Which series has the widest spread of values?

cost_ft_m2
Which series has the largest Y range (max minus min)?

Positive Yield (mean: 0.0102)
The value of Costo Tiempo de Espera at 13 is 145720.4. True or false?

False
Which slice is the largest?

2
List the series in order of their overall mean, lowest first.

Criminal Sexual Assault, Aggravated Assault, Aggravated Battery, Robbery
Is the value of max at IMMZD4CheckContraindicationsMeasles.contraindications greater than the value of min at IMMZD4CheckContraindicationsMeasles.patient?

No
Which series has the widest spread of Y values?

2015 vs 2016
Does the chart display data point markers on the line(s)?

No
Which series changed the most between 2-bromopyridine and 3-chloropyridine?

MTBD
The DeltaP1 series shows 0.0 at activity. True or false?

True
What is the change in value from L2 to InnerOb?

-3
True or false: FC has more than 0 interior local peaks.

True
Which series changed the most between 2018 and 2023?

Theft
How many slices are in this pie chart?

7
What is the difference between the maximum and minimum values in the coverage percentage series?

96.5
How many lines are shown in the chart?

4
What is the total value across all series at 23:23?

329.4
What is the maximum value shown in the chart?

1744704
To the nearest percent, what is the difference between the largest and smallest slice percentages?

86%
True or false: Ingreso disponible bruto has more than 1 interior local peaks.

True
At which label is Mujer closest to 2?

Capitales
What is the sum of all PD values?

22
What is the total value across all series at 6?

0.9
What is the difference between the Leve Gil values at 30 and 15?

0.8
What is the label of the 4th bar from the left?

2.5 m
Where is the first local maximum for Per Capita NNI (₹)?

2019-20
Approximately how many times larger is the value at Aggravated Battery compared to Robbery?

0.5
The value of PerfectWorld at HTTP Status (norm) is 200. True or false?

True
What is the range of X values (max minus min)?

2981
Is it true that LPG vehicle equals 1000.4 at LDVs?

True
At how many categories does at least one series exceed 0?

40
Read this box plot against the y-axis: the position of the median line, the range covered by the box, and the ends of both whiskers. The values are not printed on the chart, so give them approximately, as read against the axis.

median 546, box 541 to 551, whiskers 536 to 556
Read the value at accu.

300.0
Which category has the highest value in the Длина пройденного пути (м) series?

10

What to work on: Replace "highest" with "lowest" in the lines from the line with "median 546, box" up to and including the final line, and give those lines again with nothing else changed.

Solution to this task:
median 546, box 541 to 551, whiskers 536 to 556
Read the value at accu.

300.0
Which category has the lowest value in the Длина пройденного пути (м) series?

10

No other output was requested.